# Job
Write out the listing from the line with "рассольник ленинградский: 90 -> 159" to the line with "Adj Close, 2020-03-18: 44.45 -> 50", both lines included, exactly and nothing beyond. Leave pictures out.

# Recorded data
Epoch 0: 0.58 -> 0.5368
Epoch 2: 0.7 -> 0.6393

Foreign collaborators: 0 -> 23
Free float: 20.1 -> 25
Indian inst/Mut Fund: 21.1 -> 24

...

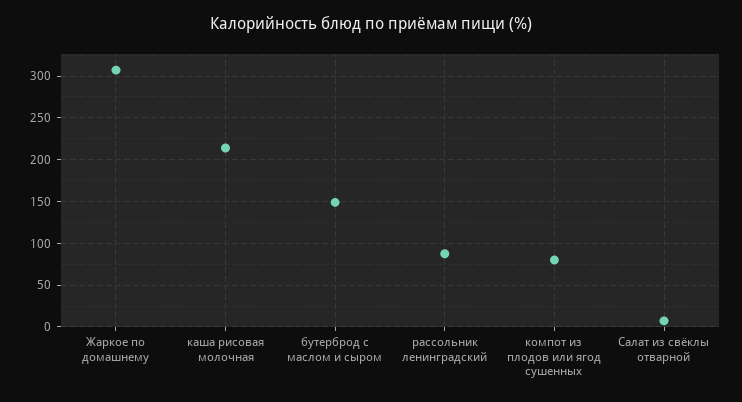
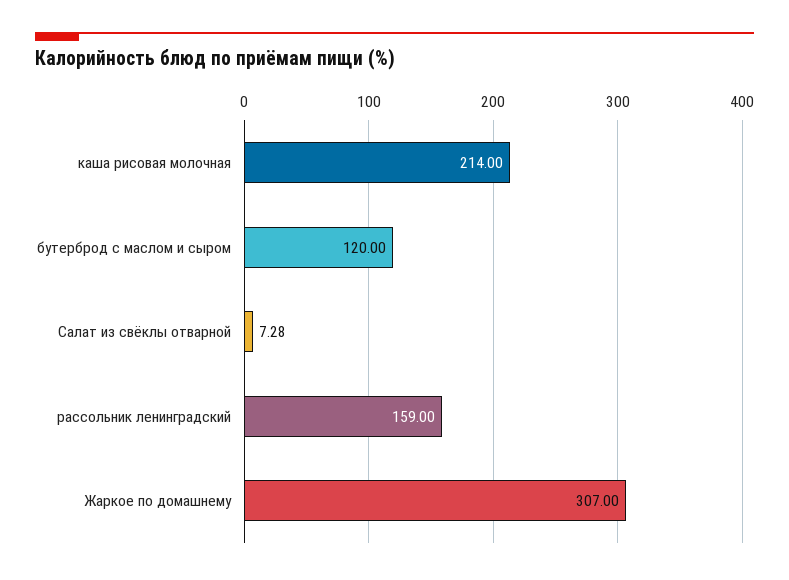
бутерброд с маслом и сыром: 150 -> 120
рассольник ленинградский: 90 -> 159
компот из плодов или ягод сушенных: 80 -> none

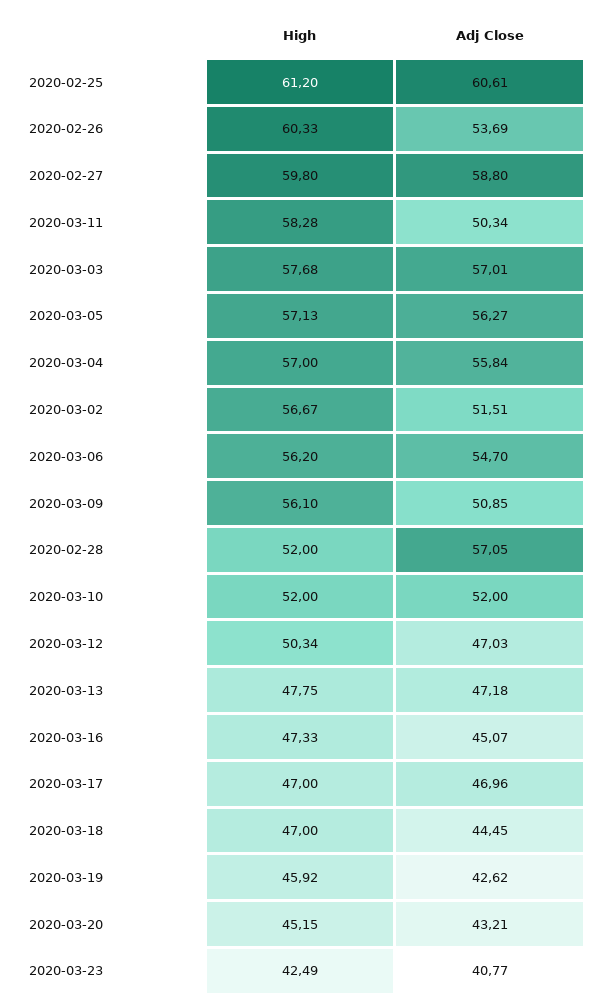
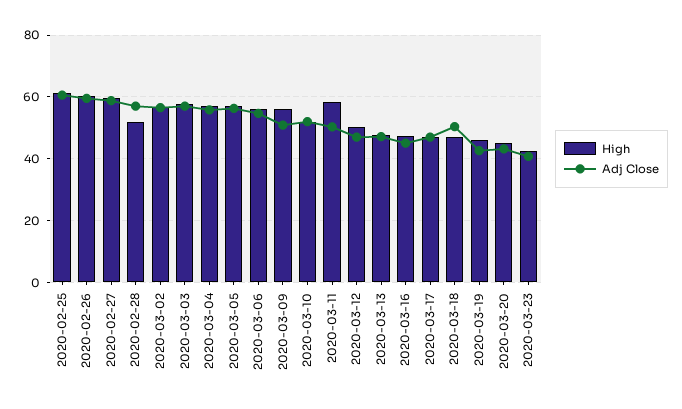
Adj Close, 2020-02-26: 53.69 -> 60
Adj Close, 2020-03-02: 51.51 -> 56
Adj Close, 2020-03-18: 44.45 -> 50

* * *

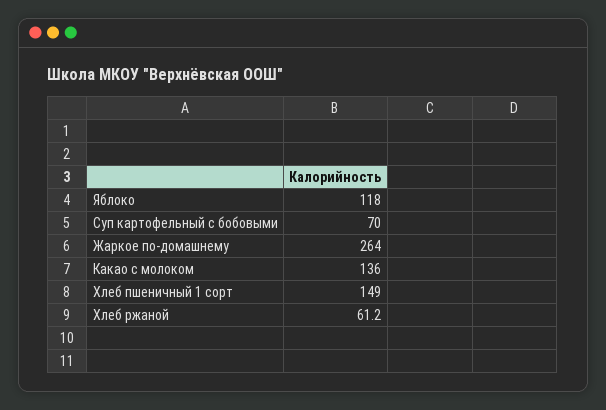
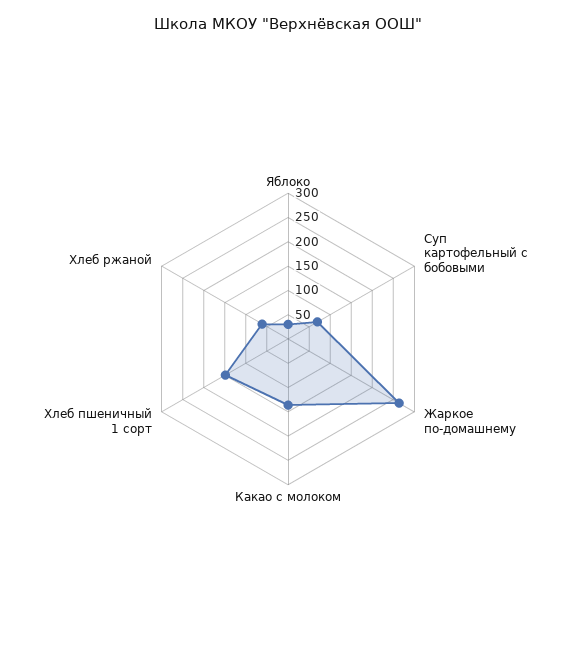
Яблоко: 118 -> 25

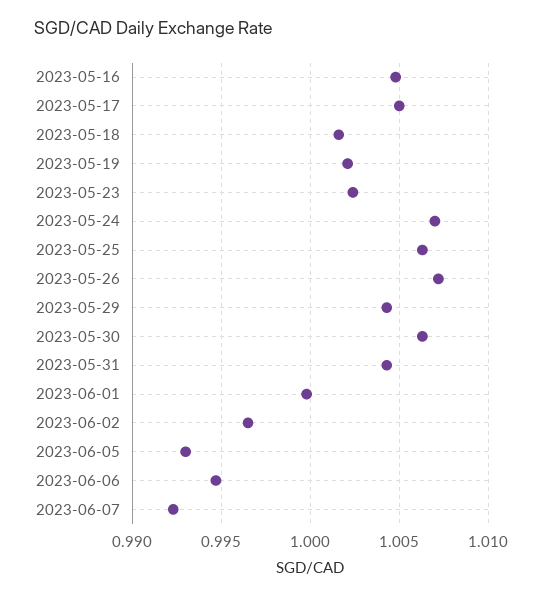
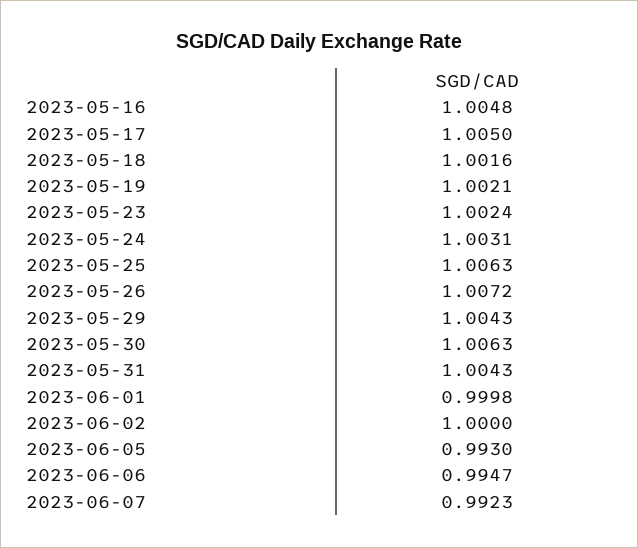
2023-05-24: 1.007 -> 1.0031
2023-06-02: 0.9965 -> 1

# Response
рассольник ленинградский: 90 -> 159
компот из плодов или ягод сушенных: 80 -> none

Adj Close, 2020-02-26: 53.69 -> 60
Adj Close, 2020-03-02: 51.51 -> 56
Adj Close, 2020-03-18: 44.45 -> 50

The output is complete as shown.